↓

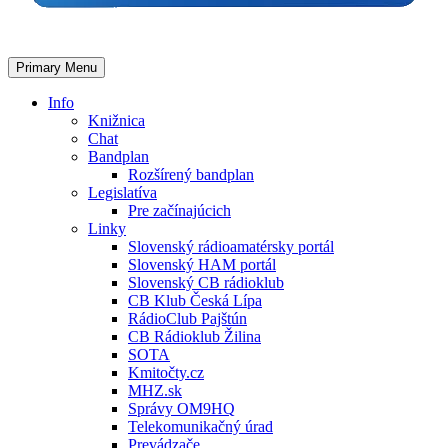
Primary Menu
Info
Knižnica
Chat
Bandplan
Rozšírený bandplan
Legislatíva
Pre začínajúcich
Linky
Slovenský rádioamatérsky portál
Slovenský HAM portál
Slovenský CB rádioklub
CB Klub Česká Lípa
RádioClub Pajštún
CB Rádioklub Žilina
SOTA
Kmitočty.cz
MHZ.sk
Správy OM9HQ
Telekomunikačný úrad
Prevádzače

↑

◆ Requirement ◆
Give back exactly the lines beginning at the one with "Slovenský HAM portál" and ending at the final line of the material; both boundary lines belong in it.

◆ Solution for this exercise ◆
Slovenský HAM portál
Slovenský CB rádioklub
CB Klub Česká Lípa
RádioClub Pajštún
CB Rádioklub Žilina
SOTA
Kmitočty.cz
MHZ.sk
Správy OM9HQ
Telekomunikačný úrad
Prevádzače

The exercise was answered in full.